Typ de volgende regels letterlijk over: begin bij de regel met "Where is the" en stop na de regel met "Which box has the lowest median line?".

→ **Items uit dataset**:
┄┄┄┄┄┄┄┄┄┄
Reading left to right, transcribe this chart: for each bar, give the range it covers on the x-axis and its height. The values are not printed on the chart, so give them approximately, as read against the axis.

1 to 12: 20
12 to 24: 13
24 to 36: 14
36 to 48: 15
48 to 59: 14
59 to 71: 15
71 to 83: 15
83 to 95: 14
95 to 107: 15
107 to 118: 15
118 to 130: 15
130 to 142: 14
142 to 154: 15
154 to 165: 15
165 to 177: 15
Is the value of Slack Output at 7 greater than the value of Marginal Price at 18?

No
┄┄┄┄┄┄┄┄┄┄
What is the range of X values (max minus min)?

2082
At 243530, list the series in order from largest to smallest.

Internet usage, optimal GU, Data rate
┄┄┄┄┄┄┄┄┄┄
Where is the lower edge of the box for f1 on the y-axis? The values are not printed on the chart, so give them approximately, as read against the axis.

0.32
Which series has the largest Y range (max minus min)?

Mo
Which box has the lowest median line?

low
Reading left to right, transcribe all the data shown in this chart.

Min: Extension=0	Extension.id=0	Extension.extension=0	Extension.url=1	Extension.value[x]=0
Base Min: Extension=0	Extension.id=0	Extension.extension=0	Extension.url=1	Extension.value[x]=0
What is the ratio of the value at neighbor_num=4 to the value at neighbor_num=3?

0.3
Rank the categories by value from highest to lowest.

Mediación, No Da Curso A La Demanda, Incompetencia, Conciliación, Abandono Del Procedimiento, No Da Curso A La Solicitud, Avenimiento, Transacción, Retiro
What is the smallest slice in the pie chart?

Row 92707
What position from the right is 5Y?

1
┄┄┄┄┄┄┄┄┄┄
→ **Antwoord oefening**:
Where is the lower edge of the box for f1 on the y-axis? The values are not printed on the chart, so give them approximately, as read against the axis.

0.32
Which series has the largest Y range (max minus min)?

Mo
Which box has the lowest median line?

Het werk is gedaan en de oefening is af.